Departments Transform Classrooms With Help From New Funding Program
If your department has a drab and boring classroom in need of an upgrade, the UA's new ISLE Program may be able to help.
The ISLE Program, which stands for Innovative Spaces for Learning and Engagement, is part of an ongoing effort to transform traditional campus classrooms into collaborative learning spaces, which are designed to engage students in more active learning, through features like flexible seating arrangements and various classroom technologies.
The UA now has 30 collaborative learning spaces, viewable on this map.
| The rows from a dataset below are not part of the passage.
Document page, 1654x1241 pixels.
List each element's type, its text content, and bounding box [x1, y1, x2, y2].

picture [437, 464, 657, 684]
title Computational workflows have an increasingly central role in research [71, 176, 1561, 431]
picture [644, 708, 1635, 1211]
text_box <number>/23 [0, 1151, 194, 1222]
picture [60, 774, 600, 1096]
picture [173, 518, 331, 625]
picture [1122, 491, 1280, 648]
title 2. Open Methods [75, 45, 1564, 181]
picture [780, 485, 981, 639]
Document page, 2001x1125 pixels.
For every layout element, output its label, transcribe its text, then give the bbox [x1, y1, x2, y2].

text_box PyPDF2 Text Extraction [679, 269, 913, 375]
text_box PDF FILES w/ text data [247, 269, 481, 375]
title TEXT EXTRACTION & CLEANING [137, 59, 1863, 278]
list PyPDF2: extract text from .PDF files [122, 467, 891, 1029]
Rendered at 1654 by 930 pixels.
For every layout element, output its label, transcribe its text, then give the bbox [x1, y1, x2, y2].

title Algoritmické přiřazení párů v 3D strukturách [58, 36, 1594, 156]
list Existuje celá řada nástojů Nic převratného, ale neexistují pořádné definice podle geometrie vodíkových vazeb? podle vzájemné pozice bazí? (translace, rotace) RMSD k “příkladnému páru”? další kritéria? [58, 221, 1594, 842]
The rooms are all centrally scheduled, which means instructors across campus can reserve them for their courses.
To support the transformation of additional classrooms on campus, the ISLE Program, administered through the Office of Academic Affairs, provides an opportunity for departments to apply for up to $50,000 in matching funds to transform classroom spaces that they control at the department level.
The ISLE Program is supported by the University's Strategic Initiatives Fund, which is managed by the Office of the Provost.
Departmentally controlled classrooms could be tailored to benefit students in specific academic disciplines, said Jane Hunter, UA director of academic resources and special projects, who coordinates the ISLE Program.
"Our senior vice president and CFO, Gregg Goldman, conceived the idea to use some of the Strategic Initiatives Funds to help departments develop their own innovative learning spaces with specialized furniture, technology or equipment to address the unique needs for teaching and learning in their discipline," she said.
Applications for the first round of funding are due Aug. 1. Any department can apply, and only one application is allowed per department. Applications must include: a description of the proposed renovations, including furniture and technology needs; an explanation of how the space will be used; a list of estimated costs; and endorsements by the department head and college dean.
Complete instructions for applying can be found here. A second round of applications will be accepted Dec. 3.
The ISLE Program will award half a million dollars over two cycles, which means 10 or more projects could be funded, depending on the scope of the selected projects, Hunter said.
To be eligible for ISLE Program funding, the room must be used primarily by students. A committee will choose the funding recipients, looking particularly for projects that have the most innovative design concepts and foster the highest levels of student engagement.
"There's a lot of evidence that high levels of student engagement lead to better learning." Hunter said. "The ISLE rooms will be designed for both formal and informal learning, not for faculty meetings or graduate student workspaces. They're really all about collaborative, engaged learning for students."
Departments awarded funding will partner with members of the UA Classroom Committee, which includes representatives from the Office of Academic Affairs, Facilities Management, Classroom Technology Services and others, to design, plan, prepare and construct the renovated spaces. Any project costs that exceed the matching funds awarded through the ISLE Program will be the responsibility of the department, and the finished classrooms will remain under the control of the department or unit.
A campuswide survey in fall 2017 revealed that collaborative learning spaces are the No. 1 preferred type of classroom on campus for faculty and students, Hunter said.
"Implementation of collaborative, active learning strategies usually requires faculty to invest some time to transform their courses, so it's really important that departments are committed to professional development for instructors," she said.
The Office of Instruction and Assessment offers consultations and a variety of professional development opportunities designed to support instructors teaching in collaborative learning spaces for the first time.
"In general, both students and faculty enjoy these spaces because of the opportunities they afford for more engaged learning and deeper-level thinking in the classroom," Hunter said. "We're doing our best to let students know that this is how you learn at the University of Arizona, and the more we have these types of rooms, the more we demonstrate our commitment to evidence-based teaching and learning."